It still happens and not just in junior high school. LGBT people live double lives even today. My sister called me the other night so I could watch Jodie Foster come out publicly at the Golden Globe Awards. Anderson Cooper declared his gayness just last year. If it is still difficult for actors and media people to live proudly in the open, there must be a high degree of prejudice surrounding regular folks.
I have been completely out since 1970. Saying this is not meant to toot my own horn. In many ways this decision has caused me a whole boatload of suffering from outright job loss to social ostracism. I didn't want to be a token lesbian for the world to see, but I felt that I had to be.
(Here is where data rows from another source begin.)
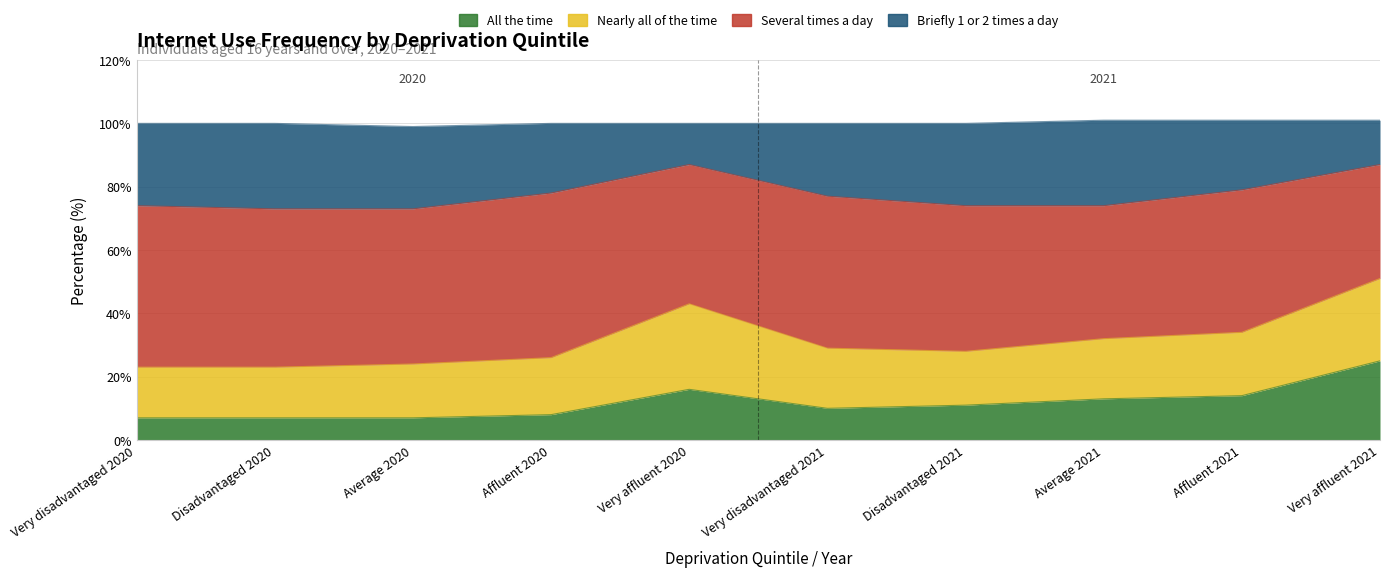

What is the label of the 6th point from the left?

Very disadvantaged 2021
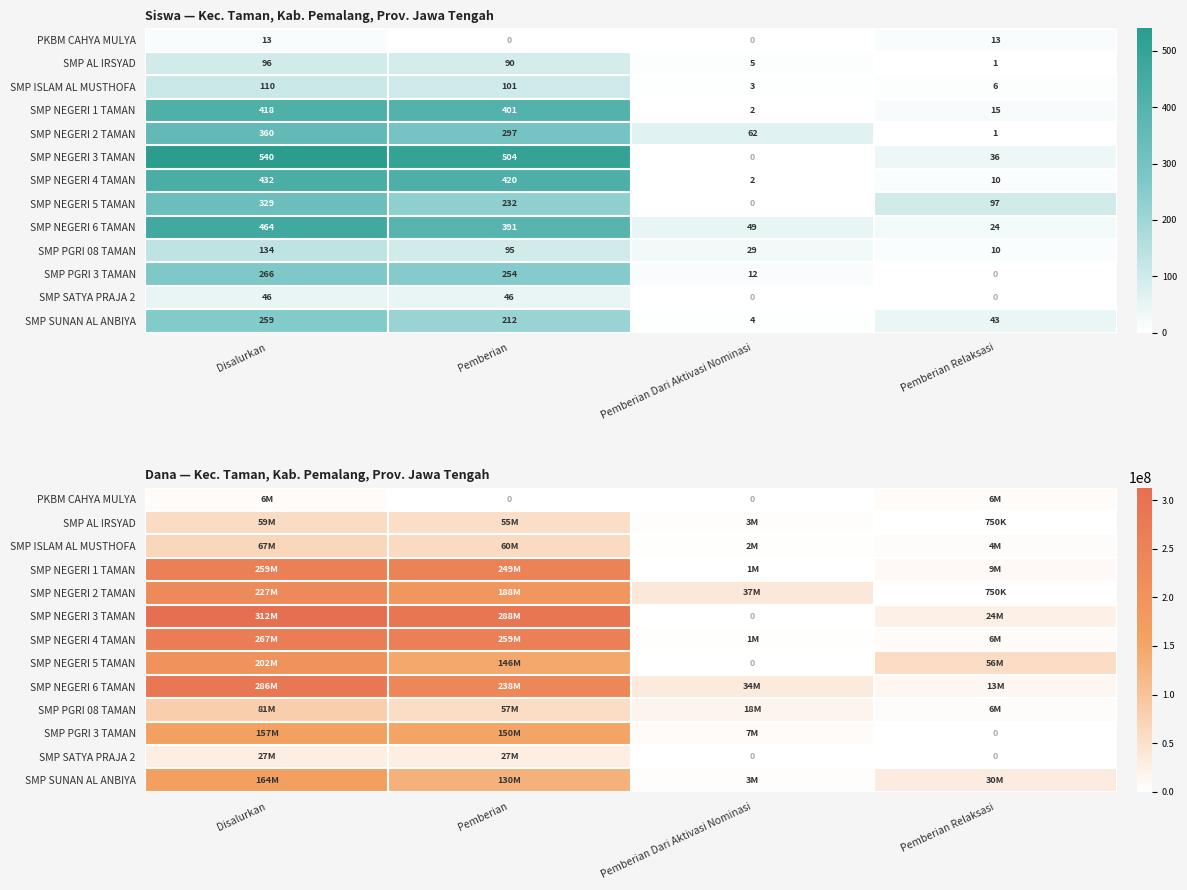

Which has a higher value, Pemberian Relaksasi or Disalurkan?

Pemberian Relaksasi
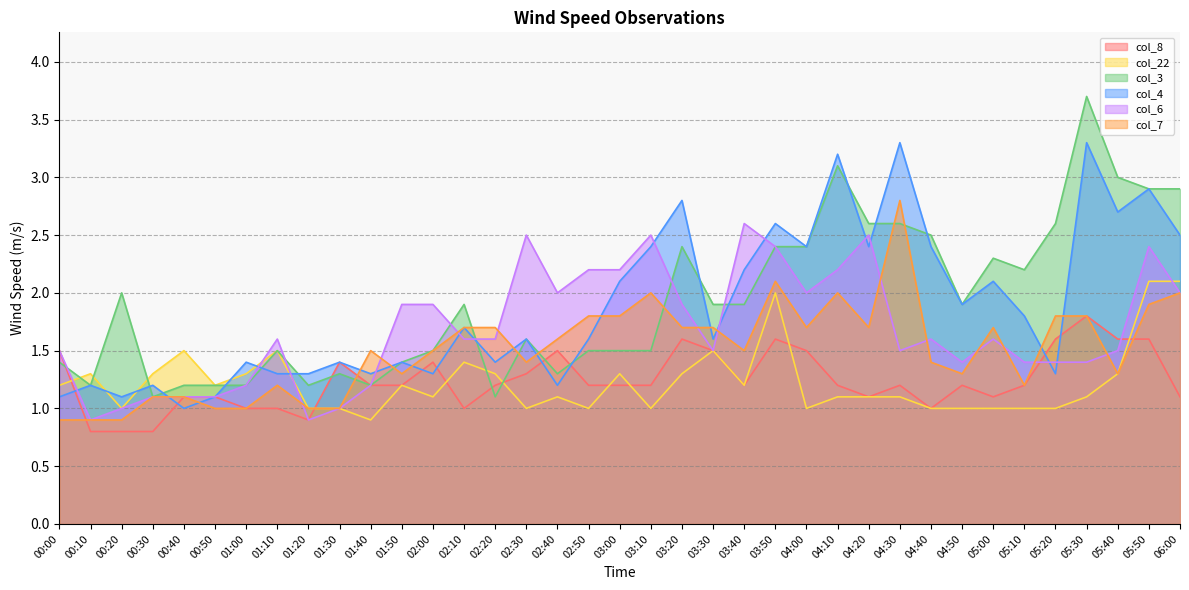

Which has a higher value, 05:40 or 05:30?

05:30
My rationale was that if I had learned anything from past persecution such as what took place during the holocaust, it was that huge groups of people can really despise you and those same huge groups can be wrong. I didn't ask to be born on the other side of the bed, or to be Jewish for that matter, it just happened.
The queers I have met who remain closeted are good people. I am in no position to pass judgement on anyone. An African-American woman I used to work with took two full years to come out at work even though about a third of her coworkers were openly gay and experiencing no problems. It was more difficult for her to make this move because, in her culture, there tends to be more religion and less support. She is in a more vulnerable position.
A new friend I met in an predominantly heterosexual but alternative environment is a clandestine lesbian. Her language of origin is not English and she is from another part of the world. I respect her very much but still have trouble with this decision, perhaps due to some failing of my own.
I am certainly well aware of what it is like to be openly other in a society that prizes conformity and uses ridicule and contempt as weapons to maintain it.
I wonder how straight people will learn of our rainbow of diversity if the most introverted and frightened among us remain hidden? Don't these closeted ones realize that Audre Lourde was telling the truth when she said, "Your silence will not protect you?" And Lorde was African-American and, according to her "biomythography," "Zami: a New Spelling of My Name," openly queer since the fifties.
Perhaps my need to have everyone be living openly is a selfish analysis. I can neither assess another's life decisions nor the cost of speaking out for individuals whose experience is different from my own. The best I can do is help to create a world of, not just tolerance, but acceptance, a place beyond the sad, and outdated artifacts of guilt and shame. Until then, I'll just keep in mind that, at any given time, we all do the best we can.